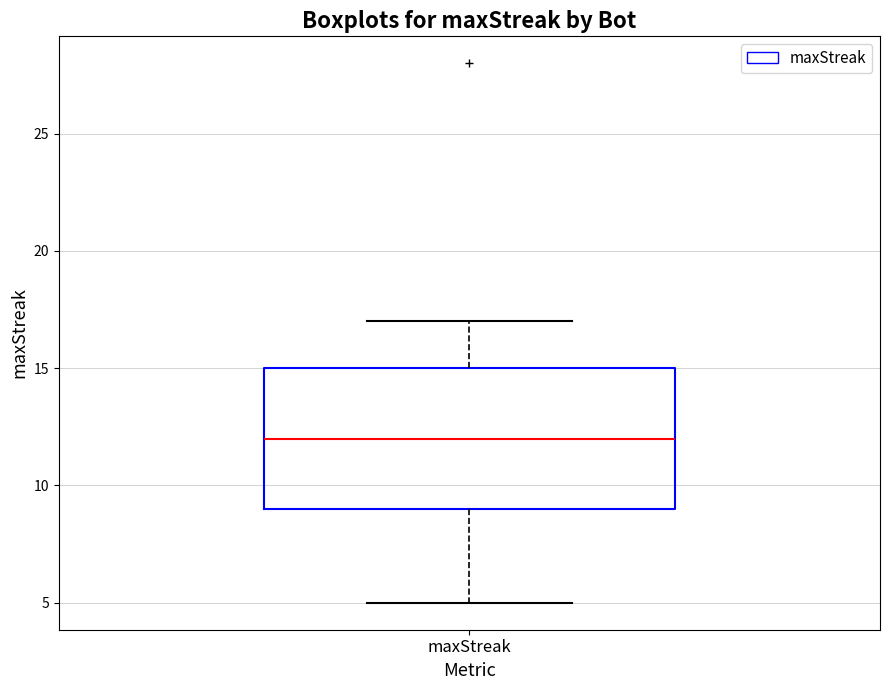

Read this box plot against the y-axis: the position of the median line, the range covered by the box, and the ends of both whiskers. The values are not printed on the chart, so give them approximately, as read against the axis.

median 12, box 9 to 15, whiskers 5 to 17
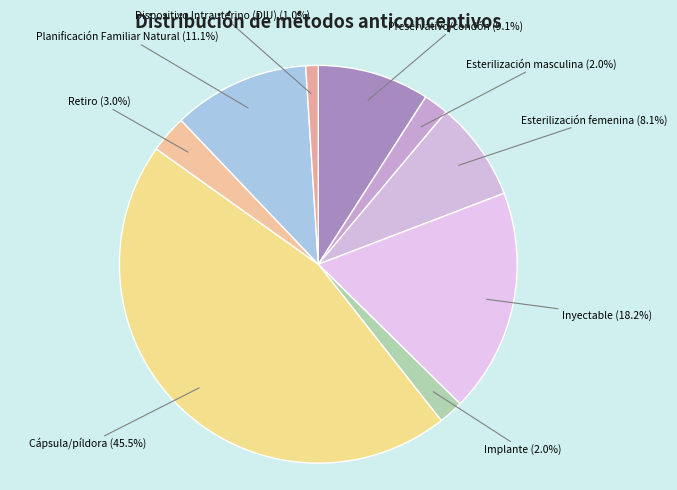

To the nearest percent, what portion does Retiro represent?

3%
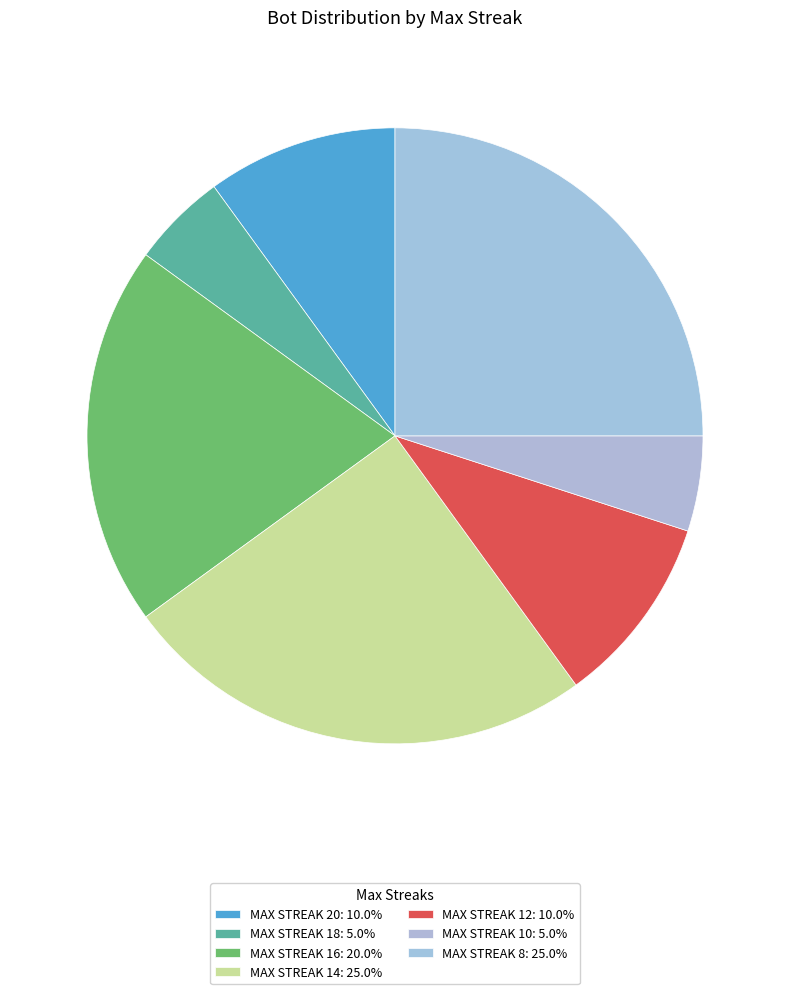

How many slices are in this pie chart?

7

◆ ◆ ◆ ◆ ◆ ◆ ◆

Change "pie chart" to "donut chart" and write out all the records again with nothing else altered. Leave out the pictures.

### RESULT OF THIS TASK
Read this box plot against the y-axis: the position of the median line, the range covered by the box, and the ends of both whiskers. The values are not printed on the chart, so give them approximately, as read against the axis.

median 12, box 9 to 15, whiskers 5 to 17

To the nearest percent, what portion does Retiro represent?

3%

How many slices are in this donut chart?

7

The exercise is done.